Air mata terus menetes dari mata Vio. Dia tidak berkata-kata, hanya terpaku dengan tatapan setengah tidak percaya. Tapi kemudian Vio menarik nafas dalam-dalam, menghapus air matanya, dan menatap Kai.
“Aku tahu saat itu situasinya memang sulit. Aku mengerti, Kai,” kata Vio. “Tapi aku… aku… kehilangan banyak… karena hal itu…” air mata mengalir lagi di pipi Vio. “Aku kehilangan hidupku, Kai…”
“Maafkan aku…”
Saat itu Vio seperti berada di sebuah jembatan. Dia pernah jatuh dalam jurang keputusasaan, tapi dia berhasil keluar dari sana dan memulai hidup baru. Ketika bertemu Kai, dia seolah menemukan pegangan untuk meniti jembatan yang bergoyang itu. Tapi saat dia nyaris tiba di tujuan, tiba-tiba saja Vio tahu bahwa Kai adalah angin kencang yang dulu melemparkannya ke dalam jurang. Vio tidak tahu apa yang harus dirasakannya sekarang. Marah ? Benci ? Semua sudah dikuburnya dalam hati sejak beberapa tahun yang lalu. Mengapa Kai harus menggali semua itu ?
…….
Pesta dimulai ketika bulan purnama sudah menduduki singgasananya. Di ruang pertemuan utama, Su Ren duduk di altar tertinggi Greenwood, didampingi beberapa petinggi Guild Minerva. Semua tamu undangan, yakni para petinggi guild, duduk berjajar di pinggiran ruangan. Di tengah, sekelompok dancer menampilkan tarian-tarian yang indah gemulai, diiringi oleh musik dari para bard yang memetik gitar dengan jari-jari mereka yang terampil. Pelayan berulangkali keluar-masuk ruangan untuk membawakan berbagai jenis makanan enak, buah-buahan, dan jus yang menjadi kebanggaan Payon.
Namun Kai sama sekali tidak dapat menikmati acara. Anggur terasa pahit, musik terasa sumbang. Sesekali Kai melihat sekelilingnya, dan dilihatnya Vio sedang duduk di sudut ruangan. Sepertinya dia sedang menjaga jalannya pesta. Vio diam saja, tidak makan dan tidak minum, wajahnya nampak sangat serius.
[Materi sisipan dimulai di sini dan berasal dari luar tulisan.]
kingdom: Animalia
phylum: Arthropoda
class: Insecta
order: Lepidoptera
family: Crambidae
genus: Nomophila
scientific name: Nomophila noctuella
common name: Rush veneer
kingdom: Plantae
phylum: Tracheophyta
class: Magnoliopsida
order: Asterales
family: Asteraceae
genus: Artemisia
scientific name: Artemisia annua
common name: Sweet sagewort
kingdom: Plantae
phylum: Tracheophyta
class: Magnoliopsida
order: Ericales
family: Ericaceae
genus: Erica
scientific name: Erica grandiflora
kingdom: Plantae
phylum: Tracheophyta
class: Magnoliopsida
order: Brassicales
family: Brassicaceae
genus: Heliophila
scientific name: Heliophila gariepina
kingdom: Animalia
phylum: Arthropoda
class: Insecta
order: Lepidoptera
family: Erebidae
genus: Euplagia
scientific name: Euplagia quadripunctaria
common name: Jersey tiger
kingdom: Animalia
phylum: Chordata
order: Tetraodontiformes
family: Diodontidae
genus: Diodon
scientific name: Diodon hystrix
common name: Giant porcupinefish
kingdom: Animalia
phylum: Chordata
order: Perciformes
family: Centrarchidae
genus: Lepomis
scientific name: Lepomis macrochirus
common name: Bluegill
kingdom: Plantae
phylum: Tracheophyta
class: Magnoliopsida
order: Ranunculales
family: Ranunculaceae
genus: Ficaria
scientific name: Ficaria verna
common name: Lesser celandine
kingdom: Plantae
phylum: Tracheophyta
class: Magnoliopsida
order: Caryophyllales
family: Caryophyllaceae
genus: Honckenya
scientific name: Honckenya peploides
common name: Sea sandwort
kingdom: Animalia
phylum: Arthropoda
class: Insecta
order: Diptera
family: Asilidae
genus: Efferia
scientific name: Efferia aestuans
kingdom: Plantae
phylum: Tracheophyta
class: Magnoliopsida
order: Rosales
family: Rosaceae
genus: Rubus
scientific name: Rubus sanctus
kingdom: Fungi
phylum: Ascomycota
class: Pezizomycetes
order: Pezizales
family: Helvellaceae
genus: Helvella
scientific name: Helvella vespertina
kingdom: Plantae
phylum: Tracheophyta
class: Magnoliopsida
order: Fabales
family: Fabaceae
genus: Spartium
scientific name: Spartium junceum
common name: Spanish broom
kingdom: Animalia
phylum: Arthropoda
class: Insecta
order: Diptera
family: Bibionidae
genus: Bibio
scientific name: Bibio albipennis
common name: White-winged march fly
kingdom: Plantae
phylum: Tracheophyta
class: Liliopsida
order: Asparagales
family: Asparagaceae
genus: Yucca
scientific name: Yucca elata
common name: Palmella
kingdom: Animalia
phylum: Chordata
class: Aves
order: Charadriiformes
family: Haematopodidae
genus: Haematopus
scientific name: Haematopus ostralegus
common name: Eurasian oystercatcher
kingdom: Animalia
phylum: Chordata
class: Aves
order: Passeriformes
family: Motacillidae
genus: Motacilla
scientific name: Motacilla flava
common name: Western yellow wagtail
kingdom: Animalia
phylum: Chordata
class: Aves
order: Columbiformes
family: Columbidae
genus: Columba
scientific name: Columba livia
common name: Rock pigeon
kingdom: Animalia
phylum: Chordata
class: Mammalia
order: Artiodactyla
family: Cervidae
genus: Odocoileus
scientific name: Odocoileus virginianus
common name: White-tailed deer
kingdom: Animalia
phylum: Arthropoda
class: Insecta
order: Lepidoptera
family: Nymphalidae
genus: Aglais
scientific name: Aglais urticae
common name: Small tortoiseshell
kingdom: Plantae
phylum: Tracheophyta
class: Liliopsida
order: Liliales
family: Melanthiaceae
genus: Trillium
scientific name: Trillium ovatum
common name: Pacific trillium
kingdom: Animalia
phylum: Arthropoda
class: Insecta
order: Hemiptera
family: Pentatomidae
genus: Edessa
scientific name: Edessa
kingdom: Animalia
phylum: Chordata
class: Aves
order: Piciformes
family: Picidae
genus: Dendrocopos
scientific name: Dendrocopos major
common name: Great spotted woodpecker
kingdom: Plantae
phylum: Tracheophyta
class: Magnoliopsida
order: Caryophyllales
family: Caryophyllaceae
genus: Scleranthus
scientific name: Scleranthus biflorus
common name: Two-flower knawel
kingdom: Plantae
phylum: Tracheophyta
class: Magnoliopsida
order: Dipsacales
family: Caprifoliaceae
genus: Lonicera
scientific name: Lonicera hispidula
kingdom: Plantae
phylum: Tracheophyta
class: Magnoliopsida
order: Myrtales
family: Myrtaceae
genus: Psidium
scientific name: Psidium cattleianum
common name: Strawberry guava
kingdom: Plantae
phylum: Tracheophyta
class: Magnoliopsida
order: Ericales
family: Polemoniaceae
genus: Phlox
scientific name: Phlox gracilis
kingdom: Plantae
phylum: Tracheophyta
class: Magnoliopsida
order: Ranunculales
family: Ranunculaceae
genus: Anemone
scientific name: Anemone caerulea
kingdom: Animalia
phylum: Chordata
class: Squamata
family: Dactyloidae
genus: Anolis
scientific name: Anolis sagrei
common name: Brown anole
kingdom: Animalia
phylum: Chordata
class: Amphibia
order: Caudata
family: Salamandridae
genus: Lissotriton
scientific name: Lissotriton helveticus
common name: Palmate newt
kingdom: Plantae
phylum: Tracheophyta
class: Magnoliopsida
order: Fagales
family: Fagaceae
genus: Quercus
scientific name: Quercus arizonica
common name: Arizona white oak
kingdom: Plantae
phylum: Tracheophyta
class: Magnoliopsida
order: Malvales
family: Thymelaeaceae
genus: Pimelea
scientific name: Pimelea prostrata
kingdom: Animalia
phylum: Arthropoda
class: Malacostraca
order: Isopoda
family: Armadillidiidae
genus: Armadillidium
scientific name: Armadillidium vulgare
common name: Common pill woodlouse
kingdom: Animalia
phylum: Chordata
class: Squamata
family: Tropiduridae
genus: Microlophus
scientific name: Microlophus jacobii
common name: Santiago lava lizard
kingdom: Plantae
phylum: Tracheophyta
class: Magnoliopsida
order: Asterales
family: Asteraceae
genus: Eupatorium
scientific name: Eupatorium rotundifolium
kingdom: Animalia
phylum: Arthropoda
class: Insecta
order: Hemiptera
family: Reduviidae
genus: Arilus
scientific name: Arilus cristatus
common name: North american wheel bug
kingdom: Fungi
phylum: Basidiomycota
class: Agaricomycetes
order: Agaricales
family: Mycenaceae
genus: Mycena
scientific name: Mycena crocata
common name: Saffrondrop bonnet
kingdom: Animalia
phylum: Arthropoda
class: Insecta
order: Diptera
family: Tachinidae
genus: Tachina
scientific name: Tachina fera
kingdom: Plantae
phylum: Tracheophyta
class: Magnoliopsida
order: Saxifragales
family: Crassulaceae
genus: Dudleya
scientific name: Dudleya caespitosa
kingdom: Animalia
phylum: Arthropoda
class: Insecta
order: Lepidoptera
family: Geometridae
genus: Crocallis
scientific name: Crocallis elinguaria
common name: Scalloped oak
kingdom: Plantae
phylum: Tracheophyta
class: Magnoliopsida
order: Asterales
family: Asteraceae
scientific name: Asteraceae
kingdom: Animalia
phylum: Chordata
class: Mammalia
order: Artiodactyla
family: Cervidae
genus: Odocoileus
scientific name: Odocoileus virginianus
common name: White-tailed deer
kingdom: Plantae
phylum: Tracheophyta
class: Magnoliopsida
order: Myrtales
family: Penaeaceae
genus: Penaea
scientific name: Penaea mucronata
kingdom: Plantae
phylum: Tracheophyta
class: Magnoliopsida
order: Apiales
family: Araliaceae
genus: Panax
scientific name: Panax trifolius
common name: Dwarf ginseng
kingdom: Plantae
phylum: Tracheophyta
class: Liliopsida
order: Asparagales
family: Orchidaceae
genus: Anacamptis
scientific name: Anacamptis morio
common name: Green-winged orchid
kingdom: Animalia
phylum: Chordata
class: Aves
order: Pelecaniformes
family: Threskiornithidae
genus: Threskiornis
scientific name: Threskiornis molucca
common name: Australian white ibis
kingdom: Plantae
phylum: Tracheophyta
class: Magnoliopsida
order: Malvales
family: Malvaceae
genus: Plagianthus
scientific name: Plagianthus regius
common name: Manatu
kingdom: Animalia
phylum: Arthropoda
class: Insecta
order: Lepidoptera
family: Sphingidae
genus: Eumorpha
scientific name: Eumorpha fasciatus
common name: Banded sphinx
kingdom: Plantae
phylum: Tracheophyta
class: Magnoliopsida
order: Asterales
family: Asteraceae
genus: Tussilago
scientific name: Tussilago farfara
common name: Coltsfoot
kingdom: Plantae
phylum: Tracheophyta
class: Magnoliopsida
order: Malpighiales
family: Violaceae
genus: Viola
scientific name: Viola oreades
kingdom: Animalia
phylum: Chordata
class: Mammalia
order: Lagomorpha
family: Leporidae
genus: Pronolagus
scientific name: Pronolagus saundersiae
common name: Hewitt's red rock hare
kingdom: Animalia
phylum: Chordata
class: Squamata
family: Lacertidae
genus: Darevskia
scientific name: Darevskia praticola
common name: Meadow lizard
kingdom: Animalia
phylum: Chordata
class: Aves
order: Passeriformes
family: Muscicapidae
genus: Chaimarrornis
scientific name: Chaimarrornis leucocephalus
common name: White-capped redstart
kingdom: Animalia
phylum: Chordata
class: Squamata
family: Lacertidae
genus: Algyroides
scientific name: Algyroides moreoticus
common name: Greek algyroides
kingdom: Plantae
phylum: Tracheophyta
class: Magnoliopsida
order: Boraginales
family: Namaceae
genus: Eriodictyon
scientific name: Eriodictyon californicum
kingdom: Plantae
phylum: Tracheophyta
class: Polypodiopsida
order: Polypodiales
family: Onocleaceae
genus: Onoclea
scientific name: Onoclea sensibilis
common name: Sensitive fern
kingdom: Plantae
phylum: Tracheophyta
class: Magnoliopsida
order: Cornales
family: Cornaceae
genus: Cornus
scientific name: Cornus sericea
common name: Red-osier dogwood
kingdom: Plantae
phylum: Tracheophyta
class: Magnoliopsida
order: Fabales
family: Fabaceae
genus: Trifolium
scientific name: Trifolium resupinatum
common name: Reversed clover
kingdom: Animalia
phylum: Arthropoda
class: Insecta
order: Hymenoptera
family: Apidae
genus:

“Saudara-saudara…” ucap Su Ren di tengah acara. “Saya sangat berterima kasih atas kesediaan Anda untuk ikut merayakan pengangkatanku. Sejujurnya aku masih terlalu muda untuk posisi seberat ini, namun saya akan berusaha. Karena itulah, saya harap di masa mendatang kita akan terus menjaga kerjasama dan perdamaian. Sebagai seorang muda biasa, saya memohon bimbingan dari pada petinggi sekalian.” katanya.
Su Ren mengangkat cawan, diikuti tamu undangan, kemudian mereka bersulang. Semua pelayan dan prajurit yang ada di sana bertepuk tangan, merayakan diangkatnya pemimpin baru mereka.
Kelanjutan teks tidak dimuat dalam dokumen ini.